Friday, January 26, 2007


Unfocused Astronomy

Okay, I've admitted before to having been at the mercy, such as it was, of Jesuits during my four years of college and retaining a grudging respect for their intellectual abilities. But frankly, I'm not sure what Brother Guy Consolmagno, S.J., a Vatican astronomer and curator of its meteorite collection, was talking about in the annual Loyola Chair lecture at Fordham University:
He considers himself a member of the scientific class he calls “techies.” ...

Techies, he told the audience, see the world in terms of processes to be understood, jobs to be done and problems to be solved. Their orientation toward the world is pragmatic, logical and functional, and the common assumption is that most of them are atheists. “And no doubt about it, some of us are,” he said. “But, equally, a lot of us are not.
So far, so fuzzy. What makes this "class" of scientists different than any other and why is there a need for a separate term for them? Are there really any scientists worth considering who aren't pragmatic, logical and functional?
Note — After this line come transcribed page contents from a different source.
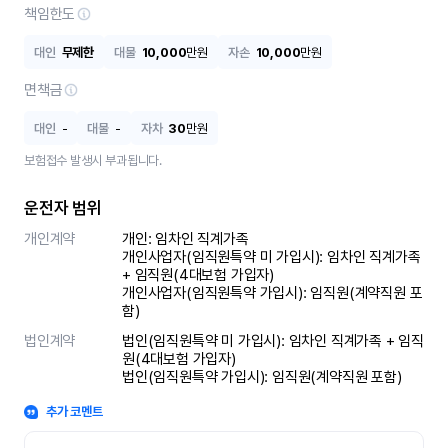
책임한도
대인
무제한
대물
10,000
만원
자손
10,000
만원
면책금
대인
-
대물
-
자차
30
만원
보험접수 발생시 부과됩니다.
운전자 범위
개인계약
개인: 임차인 직계가족 

개인사업자(임직원특약 미 가입시): 임차인 직계가족 
+ 임직원(4대보험 가입자)

개인사업자(임직원특약 가입시): 임직원(계약직원 포
함)
법인계약
법인(임직원특약 미 가입시): 임차인 직계가족 + 임직
원(4대보험 가입자)

법인(임직원특약 가입시): 임직원(계약직원 포함)
추가 코멘트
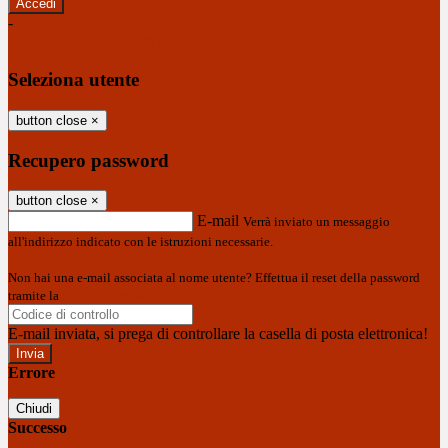
-
Entra con SPID
Entra con CIE
Seleziona utente
button close
×
Recupero password
button close
×
E-mail
Verrà inviato un messaggio
all'indirizzo indicato con le istruzioni necessarie.
Non hai una e-mail associata al nome utente? Effettua il reset della password
tramite la
Login Spaggiari
E-mail inviata, si prega di controllare la casella di posta elettronica!
Errore
Chiudi
Successo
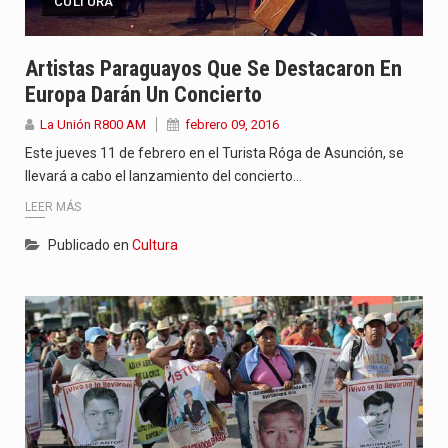
CULTURA
Artistas Paraguayos Que Se Destacaron En
Europa Darán Un Concierto
La Unión R800 AM
febrero 09, 2016
Este jueves 11 de febrero en el Turista Róga de Asunción, se
llevará a cabo el lanzamiento del concierto…
LEER MÁS
Publicado en
Cultura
... [T]here is a “serious misfit,” he said, between the typical techie and the typical church. American churches simply haven’t done much to understand techies and reach out to them in ways that would be meaningful.
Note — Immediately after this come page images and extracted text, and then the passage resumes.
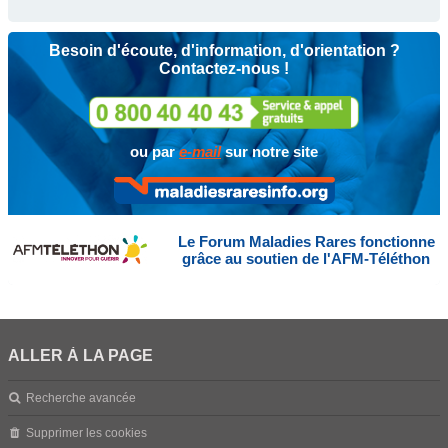
Besoin d'écoute, d'information, d'orientation ?
Contactez-nous !
ou par
e-mail
sur notre site
Le Forum Maladies Rares fonctionne
grâce au soutien de l'AFM-Téléthon
ALLER À LA PAGE
Recherche avancée
Supprimer les cookies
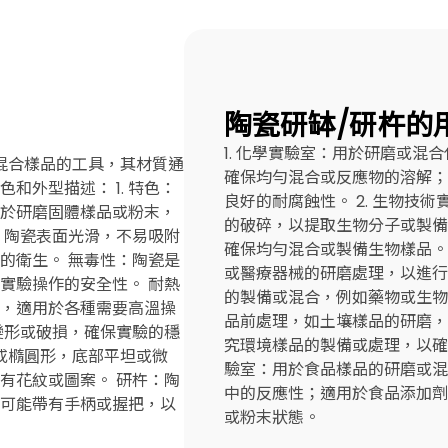
陶瓷研缽/研杵的
1. 化學實驗室：用於研磨或
混合樣品的工具，其材質通
確保均勻混合或反應物的溶解；
和外型描述： 1. 特色：
良好的耐腐蝕性。 2. 生物技
於研磨固體樣品或粉末，
的破碎，以提取生物分子或製備
：陶瓷表面光滑，不易吸附
確保均勻混合或製備生物樣品。 
的衛生。 無毒性：陶瓷是
或醫療器械的研磨處理，以進行
實驗操作的安全性。 耐熱
的製備或混合，例如藥物或生物樣
，適用於各種需要高溫操
品前處理，如土壤樣品的研磨，
變形或破損，確保實驗的穩
究環境樣品的製備或處理，以確保
形或橢圓形，底部平坦或微
驗室：用於食品樣品的研磨或混
有花紋或圖案。 研杵：陶
中的反應性；適用於食品添加劑
可能帶有手柄或握把，以
或粉末狀態。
Well, promoting creationism and dishonest political ploys like Intelligent Design probably have something to do with that. But I can't see how the following, from someone (more or less) speaking for a church that avoids such obvious conflicts, can help:
Scientists and engineers don’t necessarily lack faith, he said, instead, they appear to be searching for a “comprehensive set of rules to live by,” which provides an opportunity for organized religion. Organized religion provides a template, just like the worked-out problems in a physics book, he said, against which techies can compare their spiritual experiences with those that are certified to have been experiences of the transcendent.
"Certified"? This is blatant gobbledygook and not worthy of any Jesuit I ever knew. But then there is this non sequitur to top it all off:
"Remember," he added, "Jesus himself was a techie."
One can only hope that the person giving this account of the lecture has seriously misrepresented the Brother's intent.